What you should do -
Answer these questions from the article on the clinical trials BioSymposium:
1. At which venue did the event take place?
2. Who chaired the opening session?
3. What position does Dr Kurt Lackovic hold?

Document text -
BioMelbourne Network’s Modernising clinical trials BioSymposium explores execution, access and impact for new directions in the clinical trials sector

Posted: 17 September 2025

With the theatrette at Melbourne Museum filled with around 150 curious and eager-to-learn attendees generating lively discussions, the second BioMelbourne Network BioSymposium of 2025, ‘Modernising clinical trials: Execution, access and impact’, brought the sector together for an extensive full-day program covering: evolving early phase outcomes, enhancing trial design, smarter industry planning, opportunities and case studies in decentralised trials, and overcoming practical boundaries with an engaging discussion on the future of the end-to-end trial journey. 

 

In her welcome, BioMelbourne Network CEO Karen Parr set the tone for the day – framing the conversation around how now is the time to capitalise on the global opportunity to modernise how Australia designs and delivers trials so to lift execution, expand access, and increase impact for patients worldwide and the Victorian and Australian economy. 

 

The BioSymposium’s speakers and chairs – experienced leaders and driven changemakers in their fields – spanned organisations including Bellberry, Cancer Trials Australia, CBEPure Solutions, Chimeric Therapeutics, Central Pharmacy Logistics, IQVIA Biotech, Nucleus Network, Omico, PPD (part of Thermo Fisher Scientific), PureCDM, SeerPharma, St Vincent’s Hospital Melbourne, The University of Melbourne, The University of Newcastle and TrialHub at Alfred Health. 

 

The opening session, “Clinical trials for what outcome?” – chaired by Associate Professor Tina Soulis – focused on how early-phase design is shifting beyond safety to better capture signals of efficacy, patient relevance and commercial realities through earlier understanding of the health-system value. Speakers outlined practical levers that directly affect timelines: 

  • select experienced sites with relevant infrastructure and proven track records,
    use feasibility questionnaires to assess capabilities, 
  • invest in comprehensive training and frequent communication to surface and resolve risks early,  
  • ‘starting at the end’, and how greater understanding of markets, from purchasers to users, can support efficiencies in trial design, and 
  • deploy modern data systems, and real-time monitoring, paired with robust data controls and biostatistical support to accelerate clean, reliable analysis. 

 

Presenters also underlined the importance of early, well-prepared ethics submissions and proactive engagement – particularly for first-in-human studies – targeted recruitment using registries, digital channels and advocacy partners, flexible and decentralised visit models to support retention, and resilient investigational-product manufacturing and supply chains. 

 

The second session, chaired by Dr Kurt Lackovic, Chief Executive Officer, Cancer Trials Australia and crafted as an industry dialogue on designing better trials, examined how to align scientific integrity with commercial reality from the outset. Discussion centred on integrating biomarker strategy, regulatory and HTA considerations, and payer expectations while mapping operational and strategic bottlenecks against commercial timelines; and strengthening collaboration between sponsors and sites to de-risk development, reduce delays and uphold patient safety and scientific rigour.

Records shown -
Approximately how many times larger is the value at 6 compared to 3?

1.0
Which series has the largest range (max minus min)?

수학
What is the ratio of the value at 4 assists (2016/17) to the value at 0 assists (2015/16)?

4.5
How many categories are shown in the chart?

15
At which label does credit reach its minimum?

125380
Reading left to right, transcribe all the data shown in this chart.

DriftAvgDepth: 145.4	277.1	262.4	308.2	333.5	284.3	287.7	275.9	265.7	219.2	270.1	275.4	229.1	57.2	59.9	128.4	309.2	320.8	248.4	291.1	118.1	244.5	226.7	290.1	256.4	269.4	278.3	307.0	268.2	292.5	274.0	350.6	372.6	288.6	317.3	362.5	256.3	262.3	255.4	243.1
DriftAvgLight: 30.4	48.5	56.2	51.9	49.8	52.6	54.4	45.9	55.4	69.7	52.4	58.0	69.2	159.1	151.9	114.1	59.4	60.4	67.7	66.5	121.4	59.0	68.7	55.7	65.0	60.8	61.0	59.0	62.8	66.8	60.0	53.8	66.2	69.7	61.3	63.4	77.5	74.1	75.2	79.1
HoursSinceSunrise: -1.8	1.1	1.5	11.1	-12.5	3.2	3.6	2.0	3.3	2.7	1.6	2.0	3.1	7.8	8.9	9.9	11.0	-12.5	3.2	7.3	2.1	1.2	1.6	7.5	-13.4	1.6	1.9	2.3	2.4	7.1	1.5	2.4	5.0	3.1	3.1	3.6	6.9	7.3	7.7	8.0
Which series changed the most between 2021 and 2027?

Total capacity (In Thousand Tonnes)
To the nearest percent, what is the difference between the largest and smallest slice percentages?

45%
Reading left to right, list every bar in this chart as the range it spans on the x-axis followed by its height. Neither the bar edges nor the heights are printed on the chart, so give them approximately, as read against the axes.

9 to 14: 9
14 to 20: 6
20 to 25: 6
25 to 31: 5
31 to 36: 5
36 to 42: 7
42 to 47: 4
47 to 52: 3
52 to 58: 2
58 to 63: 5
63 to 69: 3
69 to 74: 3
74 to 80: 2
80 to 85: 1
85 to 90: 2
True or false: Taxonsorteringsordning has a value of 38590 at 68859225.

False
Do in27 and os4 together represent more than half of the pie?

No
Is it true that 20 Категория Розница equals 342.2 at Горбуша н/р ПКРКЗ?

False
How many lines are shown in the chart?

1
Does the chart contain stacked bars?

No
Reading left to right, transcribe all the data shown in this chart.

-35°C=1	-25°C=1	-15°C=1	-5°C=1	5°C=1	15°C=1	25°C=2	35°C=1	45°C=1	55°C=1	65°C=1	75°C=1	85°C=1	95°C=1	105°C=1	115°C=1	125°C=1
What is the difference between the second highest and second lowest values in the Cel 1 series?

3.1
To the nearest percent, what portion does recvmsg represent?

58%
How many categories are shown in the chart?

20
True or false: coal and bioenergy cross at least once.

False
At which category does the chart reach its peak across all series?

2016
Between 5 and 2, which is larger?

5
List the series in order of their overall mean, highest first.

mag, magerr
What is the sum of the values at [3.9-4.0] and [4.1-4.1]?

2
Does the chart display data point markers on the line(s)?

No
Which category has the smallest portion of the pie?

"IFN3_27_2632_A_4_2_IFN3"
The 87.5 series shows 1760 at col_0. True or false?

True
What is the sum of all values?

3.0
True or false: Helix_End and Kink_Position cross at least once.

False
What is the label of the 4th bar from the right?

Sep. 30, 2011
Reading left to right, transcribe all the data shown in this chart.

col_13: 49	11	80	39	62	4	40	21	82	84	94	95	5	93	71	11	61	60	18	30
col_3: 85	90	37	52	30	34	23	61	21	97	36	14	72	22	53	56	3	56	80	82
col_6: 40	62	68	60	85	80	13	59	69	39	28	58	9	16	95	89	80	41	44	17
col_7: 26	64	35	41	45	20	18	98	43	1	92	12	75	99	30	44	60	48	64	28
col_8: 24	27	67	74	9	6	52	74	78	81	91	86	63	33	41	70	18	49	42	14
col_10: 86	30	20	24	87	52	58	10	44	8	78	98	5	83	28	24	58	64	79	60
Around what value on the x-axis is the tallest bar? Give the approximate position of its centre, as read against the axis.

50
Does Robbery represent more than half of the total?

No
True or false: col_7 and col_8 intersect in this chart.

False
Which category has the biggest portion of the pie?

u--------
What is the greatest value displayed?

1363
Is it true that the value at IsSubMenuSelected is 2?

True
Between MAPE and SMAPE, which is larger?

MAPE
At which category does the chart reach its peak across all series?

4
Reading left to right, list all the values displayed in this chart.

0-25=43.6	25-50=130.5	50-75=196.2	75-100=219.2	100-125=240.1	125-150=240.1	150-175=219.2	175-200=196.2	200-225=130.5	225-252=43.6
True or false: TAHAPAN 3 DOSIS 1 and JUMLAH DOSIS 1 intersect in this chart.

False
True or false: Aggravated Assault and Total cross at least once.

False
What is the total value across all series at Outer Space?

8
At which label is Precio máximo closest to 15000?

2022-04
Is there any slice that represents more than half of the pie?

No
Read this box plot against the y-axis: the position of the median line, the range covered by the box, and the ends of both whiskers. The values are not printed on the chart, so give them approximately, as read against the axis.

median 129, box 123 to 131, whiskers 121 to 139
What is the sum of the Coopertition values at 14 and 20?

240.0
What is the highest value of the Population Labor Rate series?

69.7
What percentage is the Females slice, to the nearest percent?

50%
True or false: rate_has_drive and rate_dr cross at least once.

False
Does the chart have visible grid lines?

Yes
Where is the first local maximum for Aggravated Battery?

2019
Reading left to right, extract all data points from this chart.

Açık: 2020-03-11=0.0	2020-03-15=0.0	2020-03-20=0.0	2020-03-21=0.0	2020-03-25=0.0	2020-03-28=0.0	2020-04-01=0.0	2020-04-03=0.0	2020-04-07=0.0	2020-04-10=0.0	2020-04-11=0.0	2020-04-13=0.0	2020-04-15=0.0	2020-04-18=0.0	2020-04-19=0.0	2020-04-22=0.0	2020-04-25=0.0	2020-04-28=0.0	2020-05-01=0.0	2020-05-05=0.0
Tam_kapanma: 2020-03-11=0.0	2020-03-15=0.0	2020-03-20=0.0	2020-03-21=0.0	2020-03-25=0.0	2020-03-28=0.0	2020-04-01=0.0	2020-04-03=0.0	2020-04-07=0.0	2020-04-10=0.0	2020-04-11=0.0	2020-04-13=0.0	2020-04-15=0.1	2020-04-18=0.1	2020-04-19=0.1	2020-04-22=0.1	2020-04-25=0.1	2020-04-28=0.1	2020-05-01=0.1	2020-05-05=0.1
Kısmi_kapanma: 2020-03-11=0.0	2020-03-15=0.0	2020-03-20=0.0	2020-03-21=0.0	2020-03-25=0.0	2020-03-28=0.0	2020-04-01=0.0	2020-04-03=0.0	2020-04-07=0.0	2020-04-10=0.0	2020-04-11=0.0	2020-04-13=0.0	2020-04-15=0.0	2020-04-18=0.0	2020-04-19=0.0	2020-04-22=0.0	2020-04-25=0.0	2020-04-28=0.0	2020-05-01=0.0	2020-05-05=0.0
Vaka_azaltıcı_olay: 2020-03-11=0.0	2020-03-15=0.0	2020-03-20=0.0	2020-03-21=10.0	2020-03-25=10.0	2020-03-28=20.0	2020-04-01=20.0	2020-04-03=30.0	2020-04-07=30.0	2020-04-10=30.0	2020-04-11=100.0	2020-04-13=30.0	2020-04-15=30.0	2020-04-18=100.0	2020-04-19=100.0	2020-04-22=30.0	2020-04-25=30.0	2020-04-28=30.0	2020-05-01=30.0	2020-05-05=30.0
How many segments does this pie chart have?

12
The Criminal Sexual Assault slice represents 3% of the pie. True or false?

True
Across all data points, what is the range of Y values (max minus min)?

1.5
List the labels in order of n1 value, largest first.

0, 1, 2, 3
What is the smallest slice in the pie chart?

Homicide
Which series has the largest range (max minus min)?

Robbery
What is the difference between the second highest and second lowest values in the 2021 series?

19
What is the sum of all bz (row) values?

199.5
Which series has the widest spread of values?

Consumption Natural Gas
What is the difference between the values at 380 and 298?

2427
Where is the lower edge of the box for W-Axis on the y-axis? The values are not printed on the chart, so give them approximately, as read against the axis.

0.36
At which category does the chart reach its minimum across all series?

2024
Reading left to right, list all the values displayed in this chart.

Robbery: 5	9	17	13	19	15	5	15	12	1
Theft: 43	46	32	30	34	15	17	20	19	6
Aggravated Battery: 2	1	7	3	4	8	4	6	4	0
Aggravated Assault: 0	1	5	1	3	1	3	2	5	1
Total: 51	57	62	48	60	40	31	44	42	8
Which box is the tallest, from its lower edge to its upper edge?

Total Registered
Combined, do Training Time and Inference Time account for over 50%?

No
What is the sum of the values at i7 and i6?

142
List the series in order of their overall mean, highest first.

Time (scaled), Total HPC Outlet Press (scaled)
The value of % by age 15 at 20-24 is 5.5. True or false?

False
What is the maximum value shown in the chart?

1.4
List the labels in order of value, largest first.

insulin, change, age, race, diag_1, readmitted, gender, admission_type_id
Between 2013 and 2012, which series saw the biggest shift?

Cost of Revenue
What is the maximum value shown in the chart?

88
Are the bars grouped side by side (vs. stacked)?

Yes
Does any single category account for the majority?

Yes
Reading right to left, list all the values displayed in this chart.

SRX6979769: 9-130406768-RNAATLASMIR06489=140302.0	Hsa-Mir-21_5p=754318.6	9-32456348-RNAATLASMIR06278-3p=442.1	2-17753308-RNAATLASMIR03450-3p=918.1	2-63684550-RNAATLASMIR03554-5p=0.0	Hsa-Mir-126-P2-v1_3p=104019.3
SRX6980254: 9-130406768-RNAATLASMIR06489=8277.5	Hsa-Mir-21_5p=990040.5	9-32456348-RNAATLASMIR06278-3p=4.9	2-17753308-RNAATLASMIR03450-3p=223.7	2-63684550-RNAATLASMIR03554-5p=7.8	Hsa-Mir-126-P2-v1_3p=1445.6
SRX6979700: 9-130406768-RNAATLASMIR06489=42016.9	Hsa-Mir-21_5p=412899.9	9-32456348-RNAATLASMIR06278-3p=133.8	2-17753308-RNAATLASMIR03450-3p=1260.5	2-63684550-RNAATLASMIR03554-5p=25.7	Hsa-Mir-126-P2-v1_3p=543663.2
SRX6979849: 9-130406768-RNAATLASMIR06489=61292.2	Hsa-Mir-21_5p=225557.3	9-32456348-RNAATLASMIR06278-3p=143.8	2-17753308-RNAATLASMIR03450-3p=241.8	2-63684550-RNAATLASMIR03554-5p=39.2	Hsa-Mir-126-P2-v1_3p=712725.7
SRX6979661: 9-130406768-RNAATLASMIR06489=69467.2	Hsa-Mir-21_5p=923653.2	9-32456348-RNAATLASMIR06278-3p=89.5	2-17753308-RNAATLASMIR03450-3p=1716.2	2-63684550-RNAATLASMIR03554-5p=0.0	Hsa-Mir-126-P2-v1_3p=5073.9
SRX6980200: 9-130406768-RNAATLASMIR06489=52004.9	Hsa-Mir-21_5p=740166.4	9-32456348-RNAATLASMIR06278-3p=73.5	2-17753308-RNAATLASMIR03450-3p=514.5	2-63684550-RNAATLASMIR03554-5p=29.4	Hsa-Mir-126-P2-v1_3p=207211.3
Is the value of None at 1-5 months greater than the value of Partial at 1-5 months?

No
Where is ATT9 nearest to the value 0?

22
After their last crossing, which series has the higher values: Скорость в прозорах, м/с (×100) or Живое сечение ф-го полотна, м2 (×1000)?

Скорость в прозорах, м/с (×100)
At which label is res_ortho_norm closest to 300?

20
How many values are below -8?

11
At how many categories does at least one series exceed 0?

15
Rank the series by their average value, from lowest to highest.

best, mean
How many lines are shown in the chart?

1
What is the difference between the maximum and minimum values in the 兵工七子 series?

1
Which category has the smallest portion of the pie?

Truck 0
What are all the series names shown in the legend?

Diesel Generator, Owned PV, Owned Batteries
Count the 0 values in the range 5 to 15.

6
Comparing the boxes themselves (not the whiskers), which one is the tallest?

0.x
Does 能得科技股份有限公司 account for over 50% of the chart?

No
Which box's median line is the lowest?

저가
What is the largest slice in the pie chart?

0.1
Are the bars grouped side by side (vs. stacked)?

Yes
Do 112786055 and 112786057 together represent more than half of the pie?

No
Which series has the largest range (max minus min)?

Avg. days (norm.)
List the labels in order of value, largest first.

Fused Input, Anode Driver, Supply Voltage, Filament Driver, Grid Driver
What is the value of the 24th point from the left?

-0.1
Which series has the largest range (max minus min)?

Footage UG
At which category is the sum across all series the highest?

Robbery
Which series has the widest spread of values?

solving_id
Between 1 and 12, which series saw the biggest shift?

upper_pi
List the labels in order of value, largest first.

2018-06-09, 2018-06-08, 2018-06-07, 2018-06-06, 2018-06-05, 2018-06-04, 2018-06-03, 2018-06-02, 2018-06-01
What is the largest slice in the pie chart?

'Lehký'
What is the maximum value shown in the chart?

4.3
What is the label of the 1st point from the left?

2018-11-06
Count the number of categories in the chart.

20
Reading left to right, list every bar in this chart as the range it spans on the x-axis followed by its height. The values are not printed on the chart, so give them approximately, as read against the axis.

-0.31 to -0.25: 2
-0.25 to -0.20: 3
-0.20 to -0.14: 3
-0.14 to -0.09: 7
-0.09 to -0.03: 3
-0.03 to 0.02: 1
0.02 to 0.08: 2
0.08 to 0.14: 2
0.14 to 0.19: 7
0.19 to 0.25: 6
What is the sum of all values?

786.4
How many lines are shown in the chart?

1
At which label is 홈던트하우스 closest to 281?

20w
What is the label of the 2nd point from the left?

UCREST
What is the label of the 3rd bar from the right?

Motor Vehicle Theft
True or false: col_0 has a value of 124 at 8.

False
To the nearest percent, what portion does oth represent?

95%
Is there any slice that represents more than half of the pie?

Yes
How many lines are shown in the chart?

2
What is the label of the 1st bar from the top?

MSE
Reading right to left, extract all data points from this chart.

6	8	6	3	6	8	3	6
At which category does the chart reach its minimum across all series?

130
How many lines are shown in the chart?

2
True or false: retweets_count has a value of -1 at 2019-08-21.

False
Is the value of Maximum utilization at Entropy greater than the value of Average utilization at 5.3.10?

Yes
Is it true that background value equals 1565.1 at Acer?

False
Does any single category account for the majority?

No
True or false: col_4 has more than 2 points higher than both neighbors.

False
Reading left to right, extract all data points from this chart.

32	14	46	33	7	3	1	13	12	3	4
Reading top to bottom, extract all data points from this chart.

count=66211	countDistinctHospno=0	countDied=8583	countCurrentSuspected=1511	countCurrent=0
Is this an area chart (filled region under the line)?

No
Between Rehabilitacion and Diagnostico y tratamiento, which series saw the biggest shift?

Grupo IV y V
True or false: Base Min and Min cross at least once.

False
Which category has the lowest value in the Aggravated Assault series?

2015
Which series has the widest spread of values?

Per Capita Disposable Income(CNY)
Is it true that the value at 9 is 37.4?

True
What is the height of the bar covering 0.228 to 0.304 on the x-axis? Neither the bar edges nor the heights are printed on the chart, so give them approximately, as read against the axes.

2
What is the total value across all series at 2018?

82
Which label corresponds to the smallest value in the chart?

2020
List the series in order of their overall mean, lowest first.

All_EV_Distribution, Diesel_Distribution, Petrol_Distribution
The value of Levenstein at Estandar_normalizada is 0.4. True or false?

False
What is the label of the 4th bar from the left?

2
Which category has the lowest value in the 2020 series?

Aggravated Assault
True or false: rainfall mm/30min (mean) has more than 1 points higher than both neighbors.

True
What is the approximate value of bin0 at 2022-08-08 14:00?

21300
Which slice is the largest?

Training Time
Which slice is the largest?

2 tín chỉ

Reply -
1. The theatrette at Melbourne Museum.
2. Associate Professor Tina Soulis.
3. Chief Executive Officer, Cancer Trials Australia.